Dataset excerpts:
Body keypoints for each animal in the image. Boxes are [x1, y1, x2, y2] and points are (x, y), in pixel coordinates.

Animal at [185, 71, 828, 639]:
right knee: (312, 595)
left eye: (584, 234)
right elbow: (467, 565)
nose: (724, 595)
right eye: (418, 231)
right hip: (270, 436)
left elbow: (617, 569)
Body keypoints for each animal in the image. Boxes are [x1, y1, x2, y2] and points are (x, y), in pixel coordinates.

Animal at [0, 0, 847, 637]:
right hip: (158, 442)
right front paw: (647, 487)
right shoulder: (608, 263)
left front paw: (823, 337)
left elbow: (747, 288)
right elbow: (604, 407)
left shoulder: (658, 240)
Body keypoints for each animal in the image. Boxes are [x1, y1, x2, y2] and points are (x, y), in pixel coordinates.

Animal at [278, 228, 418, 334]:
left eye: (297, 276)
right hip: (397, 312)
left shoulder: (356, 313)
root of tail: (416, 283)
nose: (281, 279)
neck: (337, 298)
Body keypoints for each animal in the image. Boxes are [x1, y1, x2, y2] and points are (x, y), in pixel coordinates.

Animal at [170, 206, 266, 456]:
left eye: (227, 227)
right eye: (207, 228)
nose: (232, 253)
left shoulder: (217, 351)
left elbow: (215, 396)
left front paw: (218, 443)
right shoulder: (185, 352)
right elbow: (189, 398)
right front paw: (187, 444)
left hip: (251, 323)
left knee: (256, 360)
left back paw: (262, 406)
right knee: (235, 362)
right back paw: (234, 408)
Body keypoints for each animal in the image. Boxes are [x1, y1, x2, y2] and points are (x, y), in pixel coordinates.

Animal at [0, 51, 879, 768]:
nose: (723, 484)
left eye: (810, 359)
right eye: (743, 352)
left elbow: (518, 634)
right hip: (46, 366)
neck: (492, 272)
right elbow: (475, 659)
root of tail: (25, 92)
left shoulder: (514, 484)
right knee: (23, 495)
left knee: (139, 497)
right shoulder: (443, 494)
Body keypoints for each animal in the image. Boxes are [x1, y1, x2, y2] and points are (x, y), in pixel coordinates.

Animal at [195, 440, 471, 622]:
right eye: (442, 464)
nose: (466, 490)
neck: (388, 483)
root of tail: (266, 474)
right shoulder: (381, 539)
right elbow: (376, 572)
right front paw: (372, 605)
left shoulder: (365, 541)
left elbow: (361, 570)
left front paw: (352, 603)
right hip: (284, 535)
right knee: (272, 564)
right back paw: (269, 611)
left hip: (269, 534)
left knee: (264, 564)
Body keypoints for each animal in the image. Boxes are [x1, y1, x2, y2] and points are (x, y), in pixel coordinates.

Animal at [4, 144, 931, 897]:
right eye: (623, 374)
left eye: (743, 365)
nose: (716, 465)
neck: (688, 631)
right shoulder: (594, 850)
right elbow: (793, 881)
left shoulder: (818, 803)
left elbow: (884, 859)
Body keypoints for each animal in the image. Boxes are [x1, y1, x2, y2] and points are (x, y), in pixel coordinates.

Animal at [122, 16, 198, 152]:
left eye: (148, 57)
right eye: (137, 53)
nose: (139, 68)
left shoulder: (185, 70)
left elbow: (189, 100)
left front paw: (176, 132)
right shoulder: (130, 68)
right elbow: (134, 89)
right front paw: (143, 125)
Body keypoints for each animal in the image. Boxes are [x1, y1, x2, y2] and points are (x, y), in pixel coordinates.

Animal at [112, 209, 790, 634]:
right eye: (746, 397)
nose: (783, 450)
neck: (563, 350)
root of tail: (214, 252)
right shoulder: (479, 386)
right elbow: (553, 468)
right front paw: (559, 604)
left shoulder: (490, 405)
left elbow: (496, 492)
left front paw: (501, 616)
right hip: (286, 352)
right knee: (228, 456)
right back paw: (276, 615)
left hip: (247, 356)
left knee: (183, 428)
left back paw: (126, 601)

• TASK OBJECTIVE
The full set of entries above has to be restated exactly.

• ANSWER BELOW
Body keypoints for each animal in the image. Boxes are [x1, y1, x2, y2] and points are (x, y), in pixel coordinates.

Animal at [185, 71, 828, 639]:
right knee: (312, 595)
left eye: (584, 234)
right elbow: (467, 565)
nose: (724, 595)
right eye: (418, 231)
right hip: (270, 436)
left elbow: (617, 569)
Body keypoints for each animal in the image. Boxes are [x1, y1, x2, y2] and points are (x, y), in pixel coordinates.

Animal at [0, 0, 847, 637]:
right hip: (158, 442)
right front paw: (647, 487)
right shoulder: (608, 263)
left front paw: (823, 337)
left elbow: (747, 288)
right elbow: (604, 407)
left shoulder: (658, 240)
Body keypoints for each animal in the image. Boxes are [x1, y1, x2, y2] and points are (x, y), in pixel coordinates.

Animal at [278, 228, 418, 334]:
left eye: (297, 276)
right hip: (397, 312)
left shoulder: (356, 313)
root of tail: (416, 283)
nose: (281, 279)
neck: (337, 298)
Body keypoints for each animal in the image. Boxes are [x1, y1, x2, y2] and points are (x, y), in pixel coordinates.

Animal at [170, 206, 266, 456]:
left eye: (227, 227)
right eye: (207, 228)
nose: (232, 253)
left shoulder: (217, 351)
left elbow: (215, 396)
left front paw: (218, 443)
right shoulder: (185, 352)
right elbow: (189, 398)
right front paw: (187, 444)
left hip: (251, 323)
left knee: (256, 360)
left back paw: (262, 406)
right knee: (235, 362)
right back paw: (234, 408)
Body keypoints for each animal in the image. Boxes are [x1, y1, x2, y2] and points are (x, y), in pixel coordinates.

Animal at [0, 51, 879, 768]:
nose: (723, 484)
left eye: (810, 359)
right eye: (743, 352)
left elbow: (518, 634)
right hip: (46, 366)
neck: (492, 272)
right elbow: (475, 659)
root of tail: (25, 92)
left shoulder: (514, 484)
right knee: (23, 495)
left knee: (139, 497)
right shoulder: (443, 494)
Body keypoints for each animal in the image. Boxes are [x1, y1, x2, y2] and points are (x, y), in pixel coordinates.

Animal at [195, 440, 471, 622]:
right eye: (442, 464)
nose: (466, 490)
neck: (388, 483)
root of tail: (266, 474)
right shoulder: (381, 539)
right elbow: (376, 572)
right front paw: (372, 605)
left shoulder: (365, 541)
left elbow: (361, 570)
left front paw: (352, 603)
right hip: (284, 535)
right knee: (272, 564)
right back paw: (269, 611)
left hip: (269, 534)
left knee: (264, 564)
Body keypoints for each animal in the image. Boxes are [x1, y1, x2, y2] and points are (x, y), in pixel coordinates.

Animal at [4, 144, 931, 897]:
right eye: (623, 374)
left eye: (743, 365)
nose: (716, 465)
neck: (688, 631)
right shoulder: (594, 850)
right elbow: (793, 881)
left shoulder: (818, 803)
left elbow: (884, 859)
Body keypoints for each animal in the image. Boxes are [x1, y1, x2, y2] and points are (x, y), in pixel coordinates.

Animal at [122, 16, 198, 152]:
left eye: (148, 57)
right eye: (137, 53)
nose: (139, 68)
left shoulder: (185, 70)
left elbow: (189, 100)
left front paw: (176, 132)
right shoulder: (130, 68)
right elbow: (134, 89)
right front paw: (143, 125)
Body keypoints for each animal in the image. Boxes are [x1, y1, x2, y2] and points are (x, y), in pixel coordinates.

Animal at [112, 209, 790, 634]:
right eye: (746, 397)
nose: (783, 450)
neck: (563, 350)
root of tail: (214, 252)
right shoulder: (479, 386)
right elbow: (553, 468)
right front paw: (559, 604)
left shoulder: (490, 405)
left elbow: (496, 492)
left front paw: (501, 616)
right hip: (286, 352)
right knee: (228, 456)
right back paw: (276, 615)
left hip: (247, 356)
left knee: (183, 428)
left back paw: (126, 601)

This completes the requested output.